:: Material supplied ::
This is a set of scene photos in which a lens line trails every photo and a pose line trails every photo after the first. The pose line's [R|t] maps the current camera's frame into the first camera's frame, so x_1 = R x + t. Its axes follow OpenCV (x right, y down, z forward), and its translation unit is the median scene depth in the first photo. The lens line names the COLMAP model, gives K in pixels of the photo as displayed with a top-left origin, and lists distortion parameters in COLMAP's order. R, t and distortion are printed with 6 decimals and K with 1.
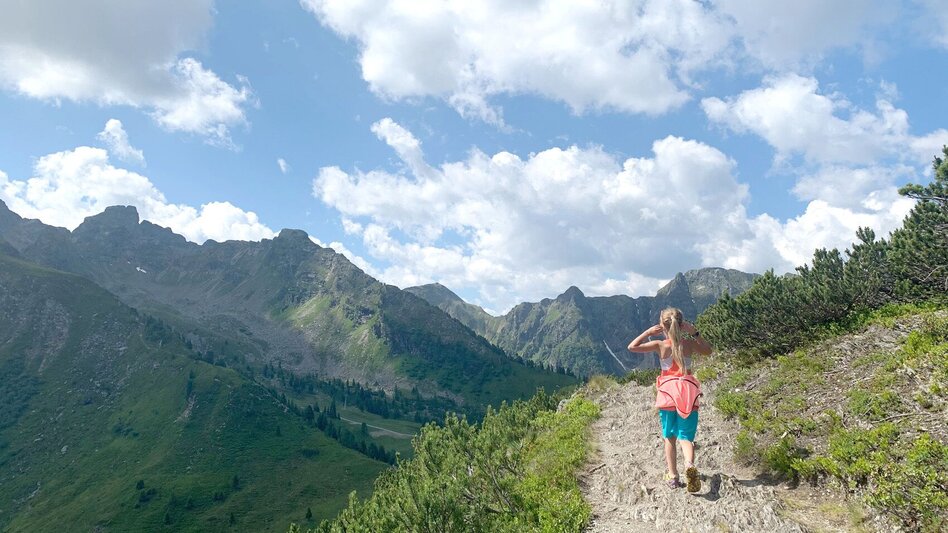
lens RADIAL K [[679.6, 0, 474.7], [0, 679.6, 265.3], [0, 0, 1]] dist [0.004422, -0.022217]
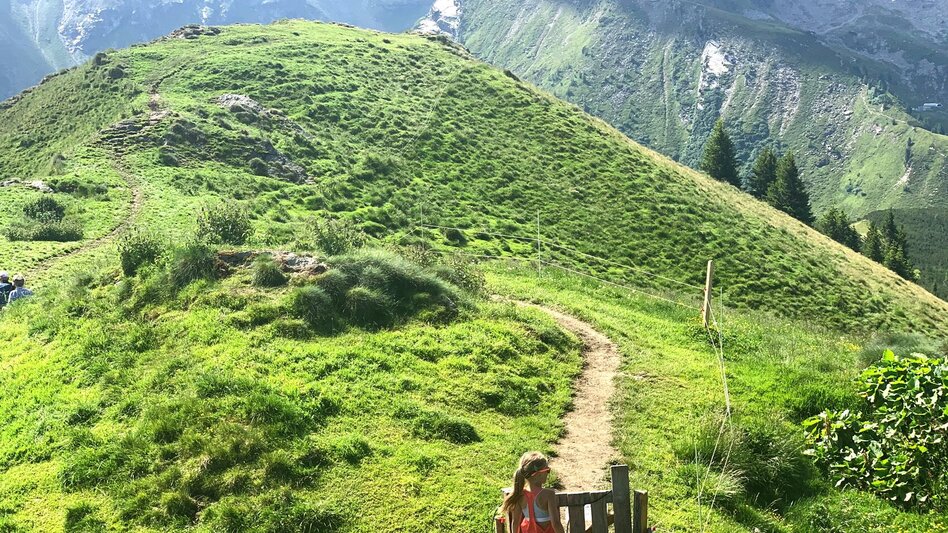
lens RADIAL K [[1337.3, 0, 476.1], [0, 1337.3, 267.2], [0, 0, 1]] dist [0.004191, 0.000000]
pose [[0.745292, 0.086027, -0.661165, 0.460434], [0.115741, 0.959893, 0.255363, -0.253655], [0.656615, -0.266844, 0.705444, -0.939621]]
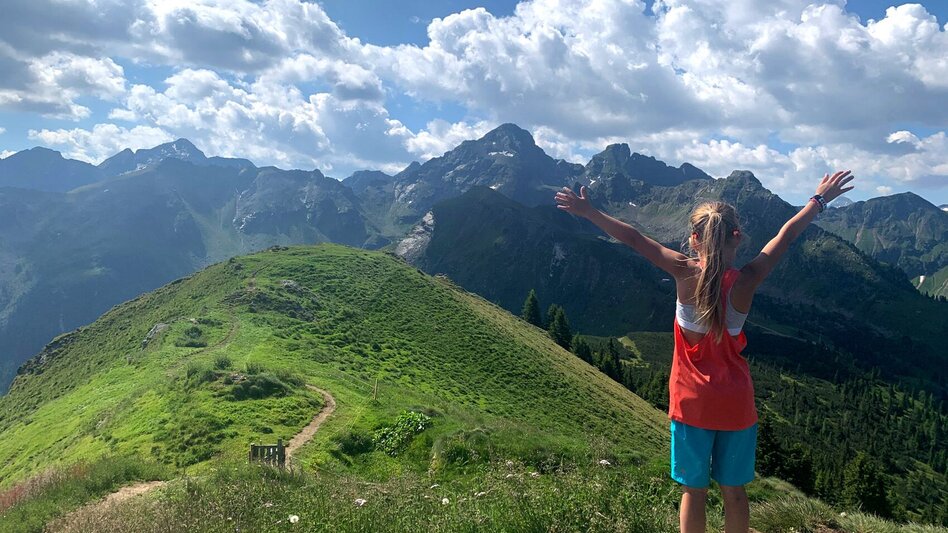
lens RADIAL K [[679.6, 0, 471.1], [0, 679.6, 265.2], [0, 0, 1]] dist [0.004422, -0.022217]
pose [[0.769354, 0.039966, -0.637571, 0.490742], [0.063252, 0.988371, 0.138282, -0.263150], [0.635683, -0.146716, 0.757880, -0.949910]]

:: Problem details ::
Repeat the listing verbatim, pictures excluded.

:: Expected answer ::
This is a set of scene photos in which a lens line trails every photo and a pose line trails every photo after the first. The pose line's [R|t] maps the current camera's frame into the first camera's frame, so x_1 = R x + t. Its axes follow OpenCV (x right, y down, z forward), and its translation unit is the median scene depth in the first photo. The lens line names the COLMAP model, gives K in pixels of the photo as displayed with a top-left origin, and lists distortion parameters in COLMAP's order. R, t and distortion are printed with 6 decimals and K with 1.
lens RADIAL K [[679.6, 0, 474.7], [0, 679.6, 265.3], [0, 0, 1]] dist [0.004422, -0.022217]
lens RADIAL K [[1337.3, 0, 476.1], [0, 1337.3, 267.2], [0, 0, 1]] dist [0.004191, 0.000000]
pose [[0.745292, 0.086027, -0.661165, 0.460434], [0.115741, 0.959893, 0.255363, -0.253655], [0.656615, -0.266844, 0.705444, -0.939621]]
lens RADIAL K [[679.6, 0, 471.1], [0, 679.6, 265.2], [0, 0, 1]] dist [0.004422, -0.022217]
pose [[0.769354, 0.039966, -0.637571, 0.490742], [0.063252, 0.988371, 0.138282, -0.263150], [0.635683, -0.146716, 0.757880, -0.949910]]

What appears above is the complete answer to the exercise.